An enzyme-linked immunosorbent assay system was developed and used to study adhesion of Pseudomonas aeruginosa to human epithelial cells and the abilities of specific antibodies to inhibit this process. Human buccal epithelial cells coated onto microtiter plates were incubated with P. aeruginosa suspensions, and adherent bacteria were detected by using anti-P. aeruginosa serum and a horseradish peroxidase-conjugated secondary antiserum. Adhesion, quantitated as an increase in A405, varied linearly with increasing numbers of bacterial CFU added per well in the range of 10(5) to 10(8) CFU per well.
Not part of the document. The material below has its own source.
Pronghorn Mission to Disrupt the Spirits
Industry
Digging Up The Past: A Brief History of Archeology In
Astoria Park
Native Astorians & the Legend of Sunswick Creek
Adhesion of P. aeruginosa increased following trypsinization of buccal epithelial cells. Preincubation of bacteria with monoclonal antibodies directed against P. aeruginosa outer membrane protein H2 inhibited adhesion with all eight of the isolates tested. Preincubation of P. aeruginosa with sera from infected cystic fibrosis patients also resulted in inhibition of adhesion in the enzyme-linked immunosorbent assay system. This inhibitory activity was shown to be due to two factors: P. aeruginosa-specific immunoglobulin G and a non-immunoglobulin G serum component. These data support the hypothesis that bacterial components other than pili are involved in adhesion and suggest that anti-P. aeruginosa antibodies may be of use in preventing adhesion and subsequent colonization with P. aeruginosa.